[[ DATA TO EXAMINE, beginning ]]
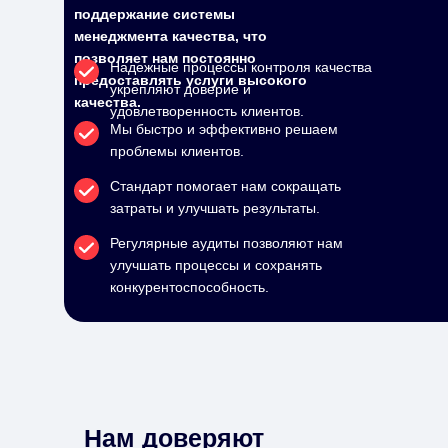
поддержание системы
менеджмента качества, что
позволяет нам постоянно
Надежные процессы контроля качества
предоставлять услуги высокого
укрепляют доверие и
качества.
удовлетворенность клиентов.
Мы быстро и эффективно решаем
проблемы клиентов.
Стандарт помогает нам сокращать
затраты и улучшать результаты.
Регулярные аудиты позволяют нам
улучшать процессы и сохранять
конкурентоспособность.
Нам доверяют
[[ DATA TO EXAMINE, end ]]
**TASK ITEM**: Reproduce every line of text in the records above verbatim, in the same order, leaving out the pictures.

**RESPONSE TO THIS TASK**:
поддержание системы
менеджмента качества, что
позволяет нам постоянно
Надежные процессы контроля качества
предоставлять услуги высокого
укрепляют доверие и
качества.
удовлетворенность клиентов.
Мы быстро и эффективно решаем
проблемы клиентов.
Стандарт помогает нам сокращать
затраты и улучшать результаты.
Регулярные аудиты позволяют нам
улучшать процессы и сохранять
конкурентоспособность.
Нам доверяют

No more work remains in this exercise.